Contrefaçon de marque et absence de risque de confusion

CA Bordeaux, 20 février 2024, N° RG 21/02628 – S.A.R.L. Aloha c. S.A.S. Pizza Loah

La Cour d’Appel de Bordeaux a rendu, le 20 février 2024, un arrêt confirmant la décision du Tribunal Judiciaire de Bordeaux dans le cadre d’une affaire de contrefaçon de marque opposant deux pizzerias, l’une exploitant la marque verbale « Aloha Pizza » et l’autre la dénomination sociale et le nom commercial « Pizza Loah ».

Faits et procédure

La S.A.R.L. Aloha, active depuis 2004 dans la vente de pizzas à emporter, avait enregistré la marque « Aloha Pizza » en 2009, désignant les classes 16, 30 et 32, en particulier des produits alimentaires et des boissons. La société Aloha reprochait à la société Pizza Loah d’exploiter une activité similaire sous une dénomination sociale (et une enseigne) ayant une similitude phonétique et visuelle importante avec sa marque, créant selon elle un risque de confusion pour le consommateur.

En mai 2019, la société Aloha assigne Pizza Loah devant le Tribunal de Grande Instance de Bordeaux, lui reprochant la contrefaçon par imitation de sa marque « Aloha Pizza ». Par jugement du 23 février 2021, le Tribunal judiciaire de Bordeaux déboutait la société Aloha de sa demande.

La société Aloha interjetait appel de cette décision.

Position de la Cour d’appel

Dans son arrêt, la Cour d’Appel de Bordeaux rappelle que l’atteinte au droit du titulaire de la marque est caractérisée lorsqu’un signe identique ou similaire à une marque est utilisé pour des produits ou services identiques ou similaires, et qu’il existe un risque de confusion pour le consommateur.

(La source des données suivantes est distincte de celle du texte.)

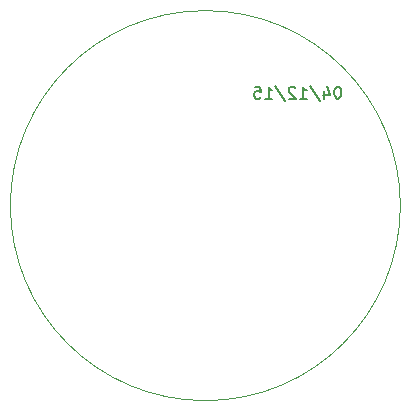
<source format=gbo>
G04 (created by PCBNEW (2013-07-07 BZR 4022)-stable) date 4/12/2015 11:00:48 PM*
%MOIN*%
G04 Gerber Fmt 3.4, Leading zero omitted, Abs format*
%FSLAX34Y34*%
G01*
G70*
G90*
G04 APERTURE LIST*
%ADD10C,0.00590551*%
%ADD11C,0.006*%
%ADD12C,0.00393701*%
G04 APERTURE END LIST*
G54D10*
G54D11*
X82432Y-48042D02*
X82395Y-48042D01*
X82358Y-48061D01*
X82339Y-48079D01*
X82321Y-48116D01*
X82302Y-48191D01*
X82302Y-48284D01*
X82321Y-48358D01*
X82339Y-48395D01*
X82358Y-48414D01*
X82395Y-48433D01*
X82432Y-48433D01*
X82469Y-48414D01*
X82488Y-48395D01*
X82507Y-48358D01*
X82525Y-48284D01*
X82525Y-48191D01*
X82507Y-48116D01*
X82488Y-48079D01*
X82469Y-48061D01*
X82432Y-48042D01*
X81967Y-48172D02*
X81967Y-48433D01*
X82060Y-48023D02*
X82153Y-48302D01*
X81911Y-48302D01*
X81484Y-48023D02*
X81818Y-48526D01*
X81149Y-48433D02*
X81372Y-48433D01*
X81260Y-48433D02*
X81260Y-48042D01*
X81298Y-48098D01*
X81335Y-48135D01*
X81372Y-48154D01*
X81000Y-48079D02*
X80982Y-48061D01*
X80944Y-48042D01*
X80851Y-48042D01*
X80814Y-48061D01*
X80796Y-48079D01*
X80777Y-48116D01*
X80777Y-48154D01*
X80796Y-48209D01*
X81019Y-48433D01*
X80777Y-48433D01*
X80331Y-48023D02*
X80665Y-48526D01*
X79996Y-48433D02*
X80219Y-48433D01*
X80107Y-48433D02*
X80107Y-48042D01*
X80145Y-48098D01*
X80182Y-48135D01*
X80219Y-48154D01*
X79642Y-48042D02*
X79828Y-48042D01*
X79847Y-48228D01*
X79828Y-48209D01*
X79791Y-48191D01*
X79698Y-48191D01*
X79661Y-48209D01*
X79642Y-48228D01*
X79624Y-48265D01*
X79624Y-48358D01*
X79642Y-48395D01*
X79661Y-48414D01*
X79698Y-48433D01*
X79791Y-48433D01*
X79828Y-48414D01*
X79847Y-48395D01*
G54D12*
X84500Y-52000D02*
G75*
G03X84500Y-52000I-6500J0D01*
G74*
G01*
M02*

</source>
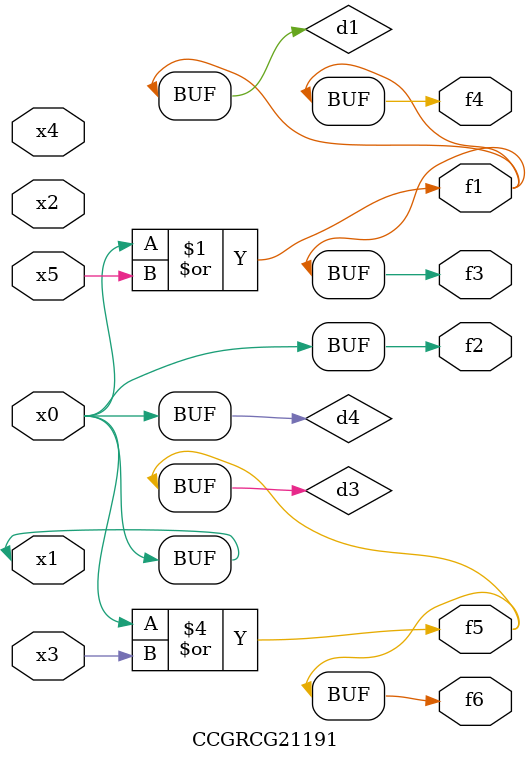
<source format=v>
module CCGRCG21191(
	input x0, x1, x2, x3, x4, x5,
	output f1, f2, f3, f4, f5, f6
);

	wire d1, d2, d3, d4;

	or (d1, x0, x5);
	xnor (d2, x1, x4);
	or (d3, x0, x3);
	buf (d4, x0, x1);
	assign f1 = d1;
	assign f2 = d4;
	assign f3 = d1;
	assign f4 = d1;
	assign f5 = d3;
	assign f6 = d3;
endmodule

</source>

Appréciation du risque de confusion

La Cour de Bordeaux, après avoir rappelé les critères classiques d’appréciation (similitude phonétique, visuelle et conceptuelle), retient que les signes « Aloha Pizza » et « Pizza Loah » ne créent pas un risque de confusion pour le consommateur moyen, au terme de l’analyse suivante :

  1. Similitude phonétique :
    • La Cour souligne une distinction phonétique marquée entre les deux signes. En effet, la dénomination « Pizza Loah » est perçue par le consommateur comme une combinaison de syllabes relativement distinctes, tandis que « Aloha Pizza » est articulée de manière plus claire, avec une séparation nette des syllabes « A / LO / HA ». L’utilisation de voyelles successives dans « Loah » et la présence de la consonne « L » en début de la première syllabe dans « Aloha » génère une distinction phonétique suffisante.
  2. Similitude visuelle :
    • Visuellement, bien que les deux dénominations partagent des lettres communes et une structure similaire, la Cour constate que l’attention du consommateur serait attirée par la disposition et la longueur des signes, qui diffèrent sensiblement.

      De plus, la voyelle d’attaque « A » dans « Aloha Pizza » joue un rôle distinctif, ce qui renforce la distinction visuelle entre les deux signes.

  3. Similitude conceptuelle :
    • La Cour souligne que, bien que les deux signes renvoient à une thématique commune des îles et des produits exotiques, le concept véhiculé par « Aloha Pizza » est davantage lié à un appel téléphonique (« Allo » en français), tandis que « Pizza Loah » renvoie principalement à un concept sans signification particulière. Cette distinction conceptuelle réduit encore le risque de confusion.

En conséquence, la Cour juge que les éléments de comparaison ne suffisent pas à établir un risque de confusion dans l’esprit du consommateur moyen.

L’absence de notoriété de la marque

La Cour relève également un autre facteur déterminant : l’absence de notoriété avérée de la marque « Aloha Pizza » dans la zone géographique où opère la société Pizza Loah (à savoir, un rayon de 250 à 300 km). En l’absence d’une telle notoriété, le risque de confusion est d’autant plus limité.

Conclusion et décision

La Cour d’Appel de Bordeaux confirme donc la décision du Tribunal de première instance, rejetant toutes les demandes de la société Aloha. Elle rappelle que, en matière de contrefaçon, il n’est pas suffisant de démontrer des similitudes entre les signes, mais il faut également établir un risque réel de confusion dans l’esprit du public.

En conséquence, la Cour confirme que la société Pizza Loah n’a pas commis d’actes de contrefaçon, et elle condamne la société Aloha à payer 5 000 euros à la société Pizza Loah au titre des « frais irrépétibles ».